“Most of Africa missed out on the Green Revolution that transformed agriculture in South and East Asia, but we’re not going to miss the digital revolution,” says Dr Abdelaziz Lawani, Professor of Agribusiness at Eastern Kentucky University (EKU). Dr Lawani is also the founder of Global Partners, a Benin-based start-up which uses unmanned aerial vehicles – or drones – to provide a range of services to farmers and others.
Besides providing farmers with real-time data to improve their management of crops, soils and livestock, and to minimise environmental damage and maximise profits, drone services and other innovative digital technologies are helping to attract young people into the agricultural sector. They may even help to prevent the mass movement of young people into the cities.
Dr Lawani was one of 11 drone operators to attend an ‘experience capitalisation’ workshop organised by CTA in Ghana, in June 2018. Participants were able to share their experiences, discuss challenges and learn from each other’s successes and failures. “We also decided to continue working together in a more formal way as a consortium,” says Dr Lawani. The consortium, Africa Goes Digital, now has some 30 members across 17 African countries, most of whom offer drone services. CTA encouraged the creation of the consortium and has supported its development.
The operators at the Ghana workshop had all attended at least one of the two CTA-supported training events in 2017 at the Paris headquarters of Airinov, a private-sector pioneer in drone-based farming applications, with whom CTA is working closely.
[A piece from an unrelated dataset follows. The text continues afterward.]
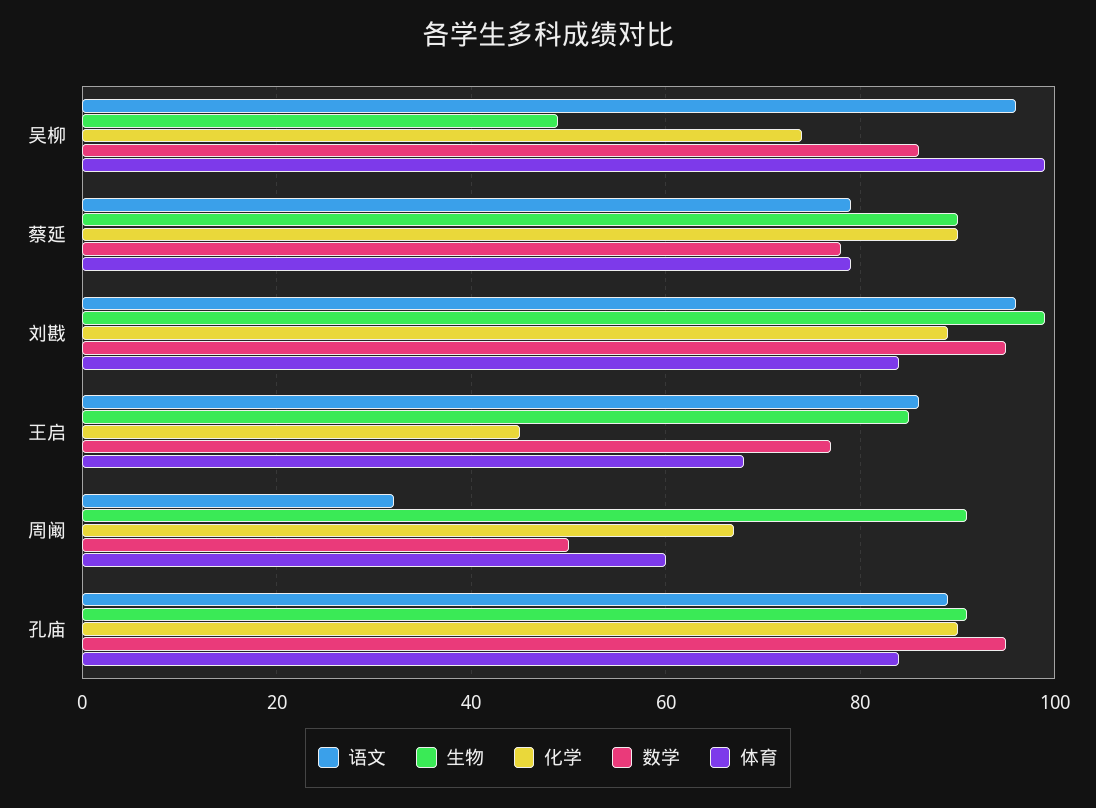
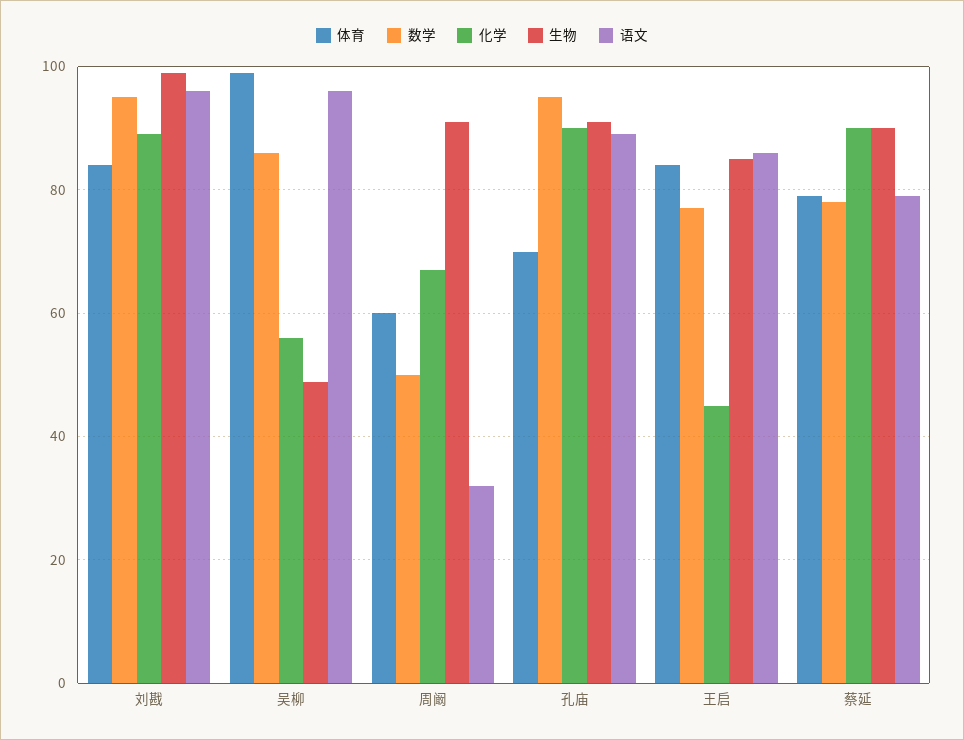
化学, 吴柳: 74 -> 56
体育, 王启: 68 -> 84
体育, 孔庙: 84 -> 70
Here they learned how to use drones and multispectral sensors, and how to process remote-sensed data. Participants were also provided, on a co-funding basis, with drone equipment, including sensors.
“Drone technology is really beginning to take off in Africa,” says Giacomo Rambaldi, CTA Senior Programme Coordinator for ICTs. “The demand for services is booming, and in January 2018 the African Union took a policy decision to encourage member states to make use of drones to increase agricultural productivity.” CTA played a key role in the formulation of the new policy.
However, there are many challenges when it comes to mainstreaming the use of drones, and CTA is helping its partners not only to develop their skills and business management, but also to learn how to operate in a world where the regulatory environment is frequently unclear. This is being done under its ‘Transforming African Agriculture: Eyes in the Sky, SmartTechs on the Ground’ project, which runs from 2017 to 2019.
Major clients for CTA’s Africa drone partners include agribusinesses, government agencies, international donors, NGOs, research agencies and universities, large-scale farmers and farmers’ organisations. Some are involved in a wide range of different sectors and activities. Global Partners, for example, currently focuses its activities on agriculture, land use planning and biodiversity conservation, but it has also become an important training centre for drone operators in West Africa.
Africa Goes Digital is benefiting from advice provided by Ernst & Young Enterprise Growth Services. It will facilitate cooperation and networking between members and represent their interests. Just as importantly, the consortium has begun linking members to agribusinesses, development agencies, NGOs, government departments and others looking for drone-based services.
Dr Lawani and his colleagues at EKU run face-to-face teaching courses on drone certification and the use of drone-based services. He, EKU and the consortium are now adapting the curriculum to provide online training courses for drone operators in Africa. These will be tailored to meet the different regulatory needs of countries in Africa. This is a work in progress, but members of the consortium have already held discussions with government departments in Benin and elsewhere.
“I really believe that through the consortium we can help to change the way agriculture is done in Africa,” says Dr Lawani.